A robotic surgical tool includes a drive housing having first and second ends, at least one spline extending between the first and second ends and including a drive gear that rotates with rotation of the spline, and a carriage mounted to the spline. A closure tube extends from the carriage through the first end and has an end effector arranged at a distal end. An activating mechanism is housed in the carriage and includes a driven gear coupled to the drive gear such that rotation of the drive gear rotates the driven gear, and a carrier arranged at a proximal end of the closure tube and coupled to the driven gear such that rotation of the driven gear moves the carrier and the closure tube axially along a longitudinal axis of the closure tube. Moving the closure tube along the longitudinal axis closes or opens end effector jaws.

A robotic surgical system includes a surgical tool including a drive housing having first and second ends, a carriage movably mounted to the drive housing, and an elongate shaft extending from the carriage and penetrating the first end, the shaft having an end effector arranged at a distal end. An instrument driver is arranged at an end of a robotic arm and includes a body having proximal and distal ends and defining a central aperture extending between the proximal and distal ends, the shaft and the end effector penetrate the instrument driver by extending through the central aperture, an outer housing extending between the proximal and distal ends, a tool drive assembly provided at the proximal end and extending into the outer housing, and a drive motor operatively coupled to the tool drive assembly and operable to cause the tool drive assembly to rotate relative to the outer housing.
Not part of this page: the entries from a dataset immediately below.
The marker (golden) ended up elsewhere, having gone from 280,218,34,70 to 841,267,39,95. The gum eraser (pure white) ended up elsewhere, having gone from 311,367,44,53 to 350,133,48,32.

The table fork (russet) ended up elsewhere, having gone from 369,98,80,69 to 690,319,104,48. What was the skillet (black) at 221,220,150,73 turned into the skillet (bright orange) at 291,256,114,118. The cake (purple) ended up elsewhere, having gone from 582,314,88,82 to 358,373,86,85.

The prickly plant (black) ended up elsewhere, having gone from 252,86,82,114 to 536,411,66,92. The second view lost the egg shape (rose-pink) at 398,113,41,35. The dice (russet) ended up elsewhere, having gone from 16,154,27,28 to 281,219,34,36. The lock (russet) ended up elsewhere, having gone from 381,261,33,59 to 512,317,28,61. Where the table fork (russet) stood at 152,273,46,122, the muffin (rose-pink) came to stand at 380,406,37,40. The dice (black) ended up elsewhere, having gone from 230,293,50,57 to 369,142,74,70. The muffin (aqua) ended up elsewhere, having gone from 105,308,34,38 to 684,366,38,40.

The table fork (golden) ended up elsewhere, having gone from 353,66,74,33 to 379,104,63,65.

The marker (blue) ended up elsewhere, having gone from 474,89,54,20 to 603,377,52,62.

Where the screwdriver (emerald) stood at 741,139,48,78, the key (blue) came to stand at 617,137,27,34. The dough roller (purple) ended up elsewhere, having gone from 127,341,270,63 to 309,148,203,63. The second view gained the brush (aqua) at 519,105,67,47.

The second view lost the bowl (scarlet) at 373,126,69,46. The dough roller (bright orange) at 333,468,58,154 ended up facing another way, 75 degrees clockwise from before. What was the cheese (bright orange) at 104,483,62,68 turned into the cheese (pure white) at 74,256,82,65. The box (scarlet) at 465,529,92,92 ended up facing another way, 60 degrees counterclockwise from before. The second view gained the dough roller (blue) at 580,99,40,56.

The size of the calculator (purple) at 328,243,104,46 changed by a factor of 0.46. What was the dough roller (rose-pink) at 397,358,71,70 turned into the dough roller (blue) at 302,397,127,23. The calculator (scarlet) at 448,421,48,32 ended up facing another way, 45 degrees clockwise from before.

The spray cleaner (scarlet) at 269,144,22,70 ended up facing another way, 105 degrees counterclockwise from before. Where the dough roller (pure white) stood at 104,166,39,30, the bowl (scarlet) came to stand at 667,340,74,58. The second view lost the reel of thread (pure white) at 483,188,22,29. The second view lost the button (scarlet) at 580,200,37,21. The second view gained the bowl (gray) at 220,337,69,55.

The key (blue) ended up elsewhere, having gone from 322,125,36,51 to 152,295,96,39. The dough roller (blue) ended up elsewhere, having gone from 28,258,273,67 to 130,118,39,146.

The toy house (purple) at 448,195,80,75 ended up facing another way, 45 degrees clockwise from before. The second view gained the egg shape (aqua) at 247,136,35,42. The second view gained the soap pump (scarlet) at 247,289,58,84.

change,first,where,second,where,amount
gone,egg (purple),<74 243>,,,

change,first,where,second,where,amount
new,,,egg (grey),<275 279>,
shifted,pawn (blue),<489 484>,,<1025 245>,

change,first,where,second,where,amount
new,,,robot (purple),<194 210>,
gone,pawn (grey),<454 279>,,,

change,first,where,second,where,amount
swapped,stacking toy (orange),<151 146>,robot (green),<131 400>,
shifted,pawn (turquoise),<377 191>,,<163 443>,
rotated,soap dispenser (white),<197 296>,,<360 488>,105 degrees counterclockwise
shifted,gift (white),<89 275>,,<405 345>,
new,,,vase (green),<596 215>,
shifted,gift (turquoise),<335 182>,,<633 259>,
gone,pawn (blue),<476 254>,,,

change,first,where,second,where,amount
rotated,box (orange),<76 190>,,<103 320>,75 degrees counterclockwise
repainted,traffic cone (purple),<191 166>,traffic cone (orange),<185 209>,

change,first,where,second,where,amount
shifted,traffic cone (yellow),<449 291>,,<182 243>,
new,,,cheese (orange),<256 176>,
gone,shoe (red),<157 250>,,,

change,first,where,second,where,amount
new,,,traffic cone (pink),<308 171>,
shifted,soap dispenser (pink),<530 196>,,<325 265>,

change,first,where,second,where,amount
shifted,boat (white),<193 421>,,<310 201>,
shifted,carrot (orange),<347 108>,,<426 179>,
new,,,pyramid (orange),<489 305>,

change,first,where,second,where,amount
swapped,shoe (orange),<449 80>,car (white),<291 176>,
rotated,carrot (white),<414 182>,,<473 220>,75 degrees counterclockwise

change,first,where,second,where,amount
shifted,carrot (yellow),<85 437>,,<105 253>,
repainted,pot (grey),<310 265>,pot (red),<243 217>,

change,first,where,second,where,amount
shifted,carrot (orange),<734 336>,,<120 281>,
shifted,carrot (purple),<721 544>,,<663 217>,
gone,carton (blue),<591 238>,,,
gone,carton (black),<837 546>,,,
A robotic surgical tool includes a handle having a first end and a second end opposite the first end, an exoskeleton extending between the first and second ends and having a non-circular cross-section and a carriage movably arranged within the exoskeleton and having a non-circular cross-section compatible with the non-circular cross-section of the exoskeleton. The robotic surgical tool also includes an elongate shaft extending from the carriage and penetrating the first end, the shaft having an end effector arranged at a distal end thereof The carriage is movable between the first and second ends to advance or retract the end effector relative to the handle where the exoskeleton guides the carriage between the first and second ends.